I am weeping. I am rattled. I am jarred. I am shaking. I am angry. I am devastated. I am broken. I am confused. I am weak.


I am shocked at the way my own brain, psyche and heart have responded to Dr. Christine Blasey Ford’s testimony of being sexually assaulted by Brett Kavanaugh before Congress this morning. Her painfully detailed accounts of a horrific night — wherein she believed the man now nominated for a lifetime appointment to the Supreme Court of the United States was “accidentally” going to kill her as he sexually assaulted her — has ripped open a depth of pain and scars of sexual violence that I have never spoken about to anyone, rarely even revisiting such personal horrors myself, save the one Cosmopolitan article I penned about but a handful of my personal horrors that I know many of you have read.


Dr.
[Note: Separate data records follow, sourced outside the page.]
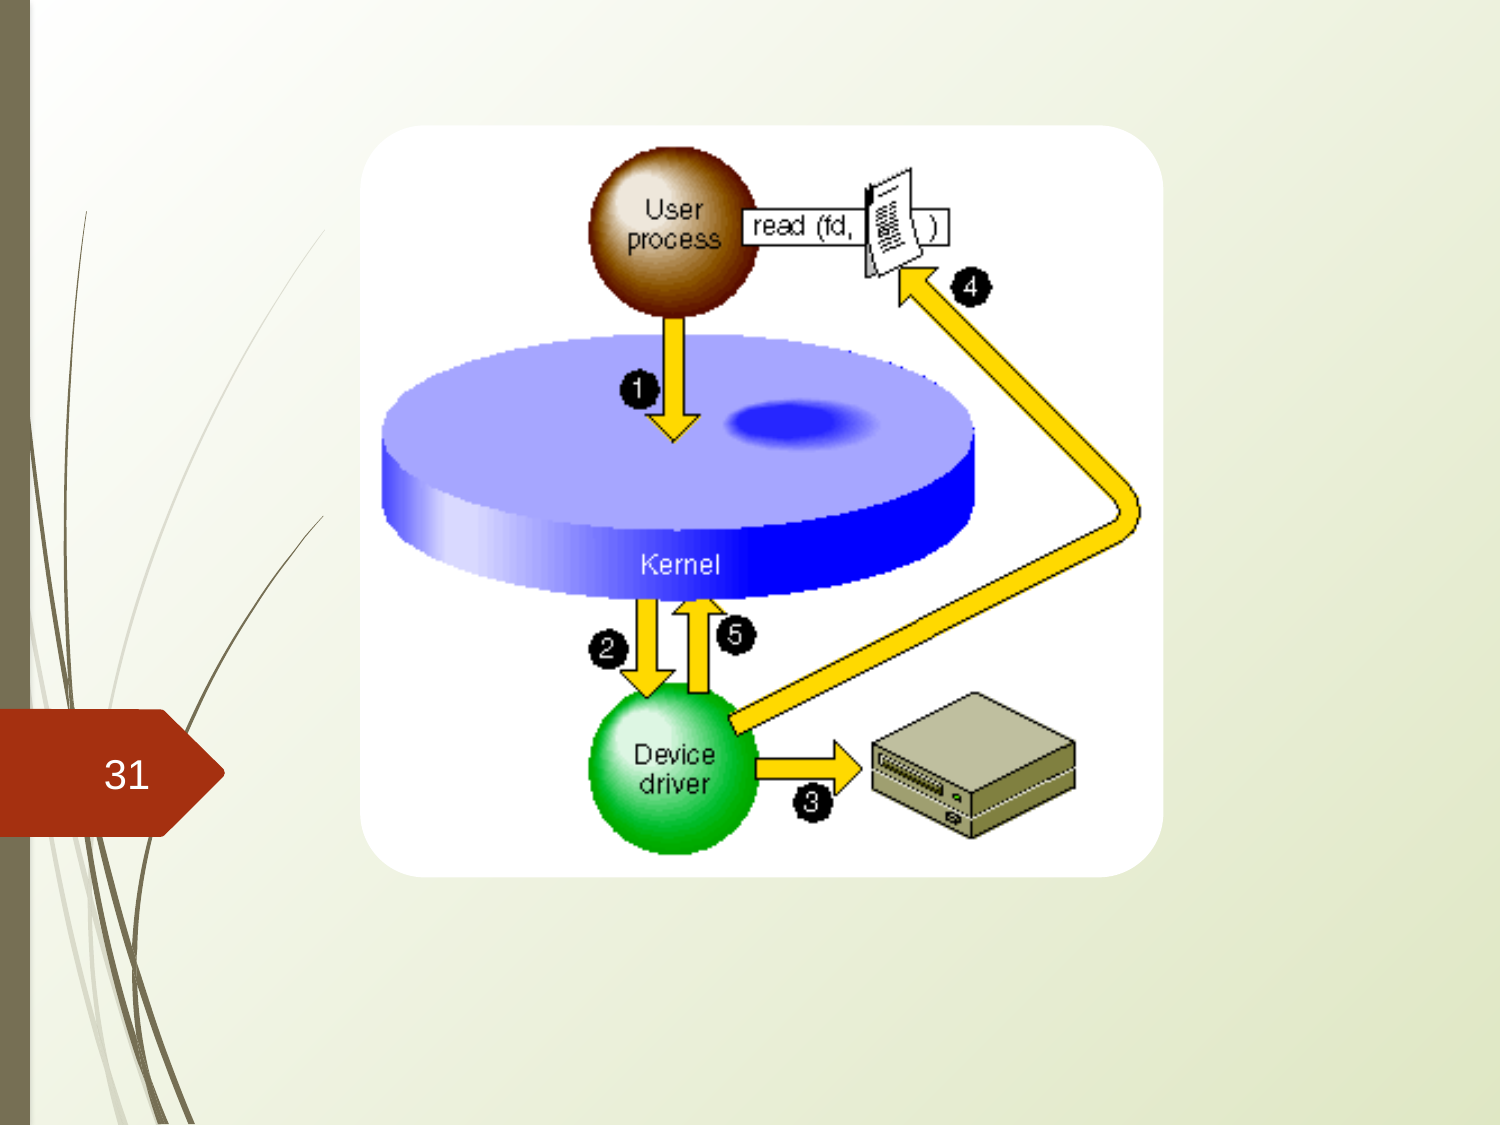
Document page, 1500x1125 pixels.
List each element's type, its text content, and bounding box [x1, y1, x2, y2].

text_box [360, 125, 1164, 878]
text_box <number> [69, 742, 166, 803]
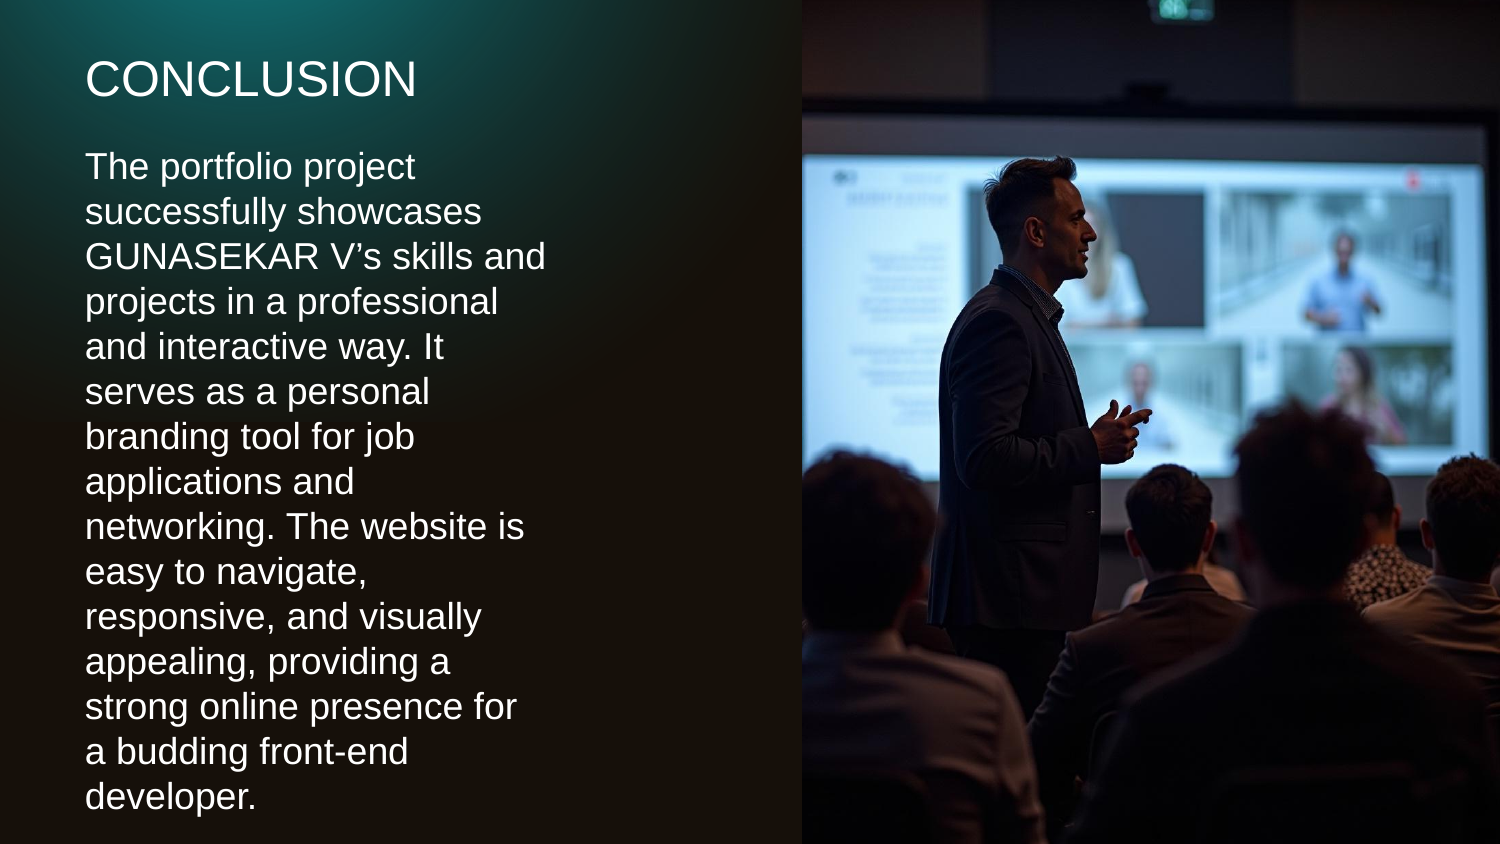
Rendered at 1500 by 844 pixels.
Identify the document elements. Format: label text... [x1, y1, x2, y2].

text_box The portfolio project successfully showcases GUNASEKAR V’s skills and projects in a professional and interactive way. It serves as a personal branding tool for job applications and networking. The website is easy to navigate, responsive, and visually appealing, providing a strong online presence for a budding front-end developer. [69, 126, 563, 832]
picture [0, 0, 1500, 844]
text_box CONCLUSION [69, 31, 796, 122]
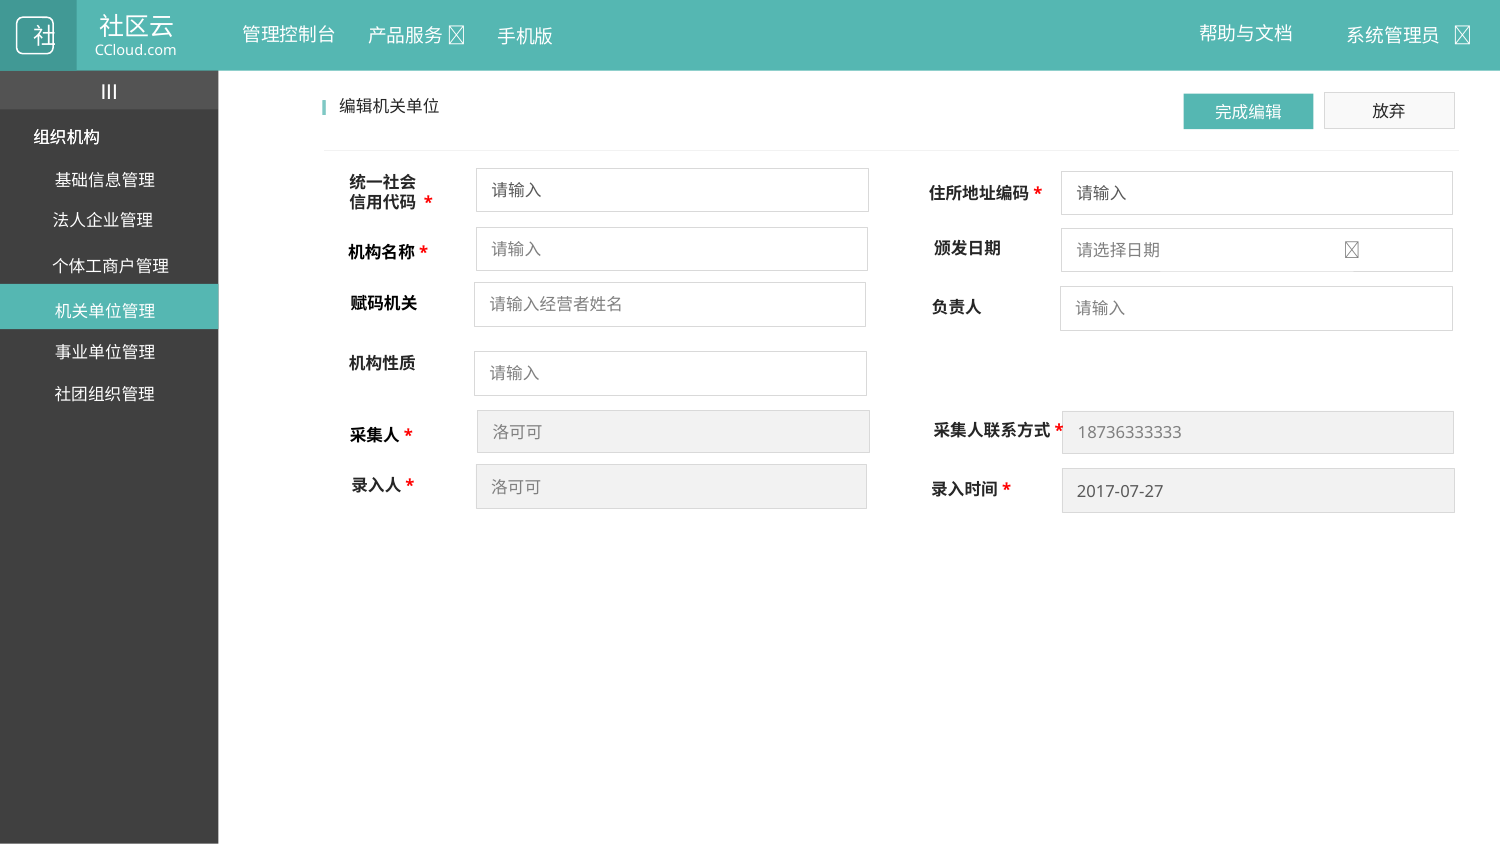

Ford’s quivering voice, her pain, her vulnerability, her tears are mine, are ours, all of ours. To speak traumatic truth takes an unfathomable depth of courage, strength, bravery and conviction. How can we wonder why women don’t report when Dr. Ford is recounting the constant harassment, death threats, vile and hateful namecalling, personal information plastered across the web, email hacking, even her family being forced to move from their home to secure locations with guards? Not to mention having her character, credibility, reputation, privacy, all picked apart and shredded viscously by media, the public and politicians alike.


Women should NOT have to calculate the “risk-benefit of coming forward” and fear being “personally annihilated” in reporting sexual assault, as Dr. Christine Blasey Ford has in speaking out against Brett Kavanaugh. Period. A victim should not be on trial — and that is damn well what this hearing feels like. I can only hope that this dreadfully painful day in our history becomes a turning point for culture, for law, for justice.


There are stories I never want to vocalize. Memories I never want to call back. Men I never want to face. Places I cannot go back to. Experiences I will never share. And too many women and men around us feel the same, and continue to face violence and renewed trauma day in and day out, though we will never know.


To my fellow survivors, I believe you and am here for you, whether and when you choose to speak out, a choice that is yours alone to make.